Airpower Reimagined: Lessons From Modern Conflicts And Pakistan’s Operation Bunyan Ul Marsoos

Imama Khan

2 July 2025

Modern air warfare has challenged many long-held doctrinal notions about combat airpower. Recent aerial conflicts have demonstrated the indispensability and dynamic nature of next-generation airpower that has moved beyond the traditional goal of “control of the air” to the seamless fusion of a range of capabilities. In this current age of vulnerability, the creation and sustenance of air dominance can lead to escalation and an expanding spectrum of conflict. Key takeaways can be drawn from recent conflicts in the Middle East, Ukraine, and especially from Pakistan’s Operation Bunyan ul Marsoos, carried out in response to Indian aggression, highlighting the value and utility of integrated and adaptive aerial operations in contested environments.

Survivability in modern aerial warfare cannot rely solely on the zenith of technology and innovation; rather, it is adaptability and resilience that yield the desired degree of control over the air. In March 2025, Israel mounted external weaponry on its F-35(I) Adir aircraft, thereby compromising stealth in exchange for enhanced weapon-carrying capability to engage a larger number of targets within the same mission. Such tactical adaptation was feasible in uncontested airspace, where additional weapons offered greater dividends than the risk of enhanced detectability.

The doctrinal elevation of drones is yet another takeaway from recent conflicts, especially in Ukraine, indicating a shift from the primacy of conventional employment of airpower to the operational flexibility that Unmanned Aerial Systems (UASs) provide—particularly in asymmetrical warfare. Not long ago, UASs were considered peripheral, but they have now become central to airpower doctrine. This is evident in the use of drones by Hamas to breach Israel’s “Iron Dome” and by Russia to overwhelm Ukrainian air defences. Drones have exploited the technical gaps in traditional force structures, thereby securing primacy in the evolving air doctrine.
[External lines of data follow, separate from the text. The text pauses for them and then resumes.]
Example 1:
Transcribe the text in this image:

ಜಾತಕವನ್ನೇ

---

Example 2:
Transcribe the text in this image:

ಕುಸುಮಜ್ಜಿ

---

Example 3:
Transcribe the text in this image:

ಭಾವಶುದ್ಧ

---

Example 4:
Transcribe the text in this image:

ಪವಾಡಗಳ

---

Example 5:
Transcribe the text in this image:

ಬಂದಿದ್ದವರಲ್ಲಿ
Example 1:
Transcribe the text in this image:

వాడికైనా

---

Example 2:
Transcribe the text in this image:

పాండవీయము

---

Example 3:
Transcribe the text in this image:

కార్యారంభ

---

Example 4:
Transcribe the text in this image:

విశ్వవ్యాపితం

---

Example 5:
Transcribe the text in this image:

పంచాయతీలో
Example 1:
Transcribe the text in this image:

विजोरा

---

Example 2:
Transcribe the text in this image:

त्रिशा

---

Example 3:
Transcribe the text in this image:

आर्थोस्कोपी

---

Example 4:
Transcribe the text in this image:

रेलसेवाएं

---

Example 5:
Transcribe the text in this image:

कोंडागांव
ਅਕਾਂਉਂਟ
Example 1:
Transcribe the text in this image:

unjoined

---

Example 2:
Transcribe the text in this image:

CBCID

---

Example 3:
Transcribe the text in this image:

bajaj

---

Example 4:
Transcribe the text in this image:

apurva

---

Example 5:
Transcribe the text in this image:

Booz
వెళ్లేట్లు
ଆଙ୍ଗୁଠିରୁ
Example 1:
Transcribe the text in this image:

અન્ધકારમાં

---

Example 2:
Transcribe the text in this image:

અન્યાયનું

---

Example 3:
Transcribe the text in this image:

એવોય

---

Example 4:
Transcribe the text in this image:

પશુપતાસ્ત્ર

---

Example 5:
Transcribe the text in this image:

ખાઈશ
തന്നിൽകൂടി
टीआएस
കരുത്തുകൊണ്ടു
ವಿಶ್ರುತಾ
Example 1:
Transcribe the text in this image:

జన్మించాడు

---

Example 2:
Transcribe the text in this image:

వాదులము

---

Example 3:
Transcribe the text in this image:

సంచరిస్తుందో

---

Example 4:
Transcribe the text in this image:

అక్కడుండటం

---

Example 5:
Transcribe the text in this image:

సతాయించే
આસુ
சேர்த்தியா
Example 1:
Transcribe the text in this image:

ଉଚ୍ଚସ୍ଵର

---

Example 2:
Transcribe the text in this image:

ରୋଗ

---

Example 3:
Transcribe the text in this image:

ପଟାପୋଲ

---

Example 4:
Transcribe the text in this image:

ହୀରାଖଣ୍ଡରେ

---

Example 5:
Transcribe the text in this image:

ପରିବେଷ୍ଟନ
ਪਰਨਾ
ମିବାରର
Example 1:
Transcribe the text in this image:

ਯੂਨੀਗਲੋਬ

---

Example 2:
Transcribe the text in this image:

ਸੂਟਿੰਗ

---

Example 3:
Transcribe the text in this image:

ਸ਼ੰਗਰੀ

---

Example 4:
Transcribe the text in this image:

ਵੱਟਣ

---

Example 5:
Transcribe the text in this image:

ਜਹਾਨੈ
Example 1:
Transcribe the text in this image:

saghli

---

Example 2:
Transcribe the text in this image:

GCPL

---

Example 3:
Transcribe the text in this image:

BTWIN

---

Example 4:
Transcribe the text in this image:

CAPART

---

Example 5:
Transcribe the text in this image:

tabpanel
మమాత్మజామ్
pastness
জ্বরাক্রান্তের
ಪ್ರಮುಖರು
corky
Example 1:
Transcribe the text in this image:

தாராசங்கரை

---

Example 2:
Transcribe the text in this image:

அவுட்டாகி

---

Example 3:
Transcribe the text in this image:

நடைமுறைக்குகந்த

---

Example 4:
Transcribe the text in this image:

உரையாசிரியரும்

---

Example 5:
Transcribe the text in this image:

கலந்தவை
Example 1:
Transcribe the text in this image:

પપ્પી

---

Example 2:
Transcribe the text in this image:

Electronic and Cyber Warfare (EW) has also emerged as a core enabling element for the effective employment of airpower in high-tech contested airspace. Russia’s disruption of Ukraine’s command, control, communications, computers, intelligence, surveillance, and reconnaissance (C4ISR) capabilities has reinforced the indispensability of continuous innovation and counter-innovation in EW capabilities. Tactical adaptation against an EW threat is a rising trend in modern warfare, compelling contemporary air forces to reassess their operational concepts and doctrines. This involves enhancing interoperability and undertaking Multi-Domain Operations (MDOs) that employ sophisticated techniques for seamless sensor-shooter fusion, satellite integration, and real-time decision-making—thus transforming airpower from a “supporting” to a “supported” role. The redundancy of Ukrainian command and control nodes, and their rapid adaptation to counter Russian EW, has validated the centrality of exploiting the electromagnetic spectrum for one’s advantage while denying it to the adversary.

Pakistan’s Operation Bunyan ul Marsoos offers a case study for defence analysts to understand how the skilful application of airpower—with intelligent and seamless sensor-shooter fusion, EW, and satellite integration—can create strategic effects in a short span of time. While India over-leveraged airstrikes to satisfy domestic political exigencies, the Pakistan Air Force (PAF), under the able leadership of Chief of Air Staff Zaheer Ahmad Baber Sidhu, employed airpower to achieve clear operational and strategic objectives. PAF’s well-calibrated use of EW and cyber warfare against Indian early-warning systems, communication networks, energy grids, and other vital nodes not only shaped the battlespace in PAF’s favour but also amplified the impact of its kinetic applications. Pakistan’s precise EW and cyber strategy reflected a major shift in understanding modern electronic and cyberspace warfare, and its seamless integration into the broader scheme of MDOs.

Remaining within the ambit of conventional force application and without risking escalation, PAF successfully destroyed and neutralised several high-value Indian military targets. It etched a decisive air dominance in the fiercely contested skies of South Asia by downing seven Indian fighter aircraft, including three high-tech Rafales and a multimillion-dollar Heron drone—thus demonstrating the lethality and superiority of PAF’s evolving air doctrine.

Combat airpower must evolve strategically, not just operationally. It must reassure without overcommitting, deter without provoking, and possess the capacity to escalate without overreaching. Airstrikes that fail to achieve strategic outcomes—such as deterrence, political influence, or psychological superiority—amount to little more than expensive shows of force. Victory in the sky must translate into results on the ground. Tactical brilliance means little if it does not serve a coherent strategy designed to create the operational and strategic effects necessary for success.

The wings of the future will not belong to those with the best kinetic capacity, but to those who think smarter, adapt faster, and achieve true multi-domain convergence. Recent conflicts are not just reflections of past doctrine—they are prologues. And those who fail to learn from them risk being dangerously unprepared for the wars of the future.

Imama Khan

The writer is a Research Assistant at Centre for Aerospace and Security Studies (CASS), Lahore, Pakistan.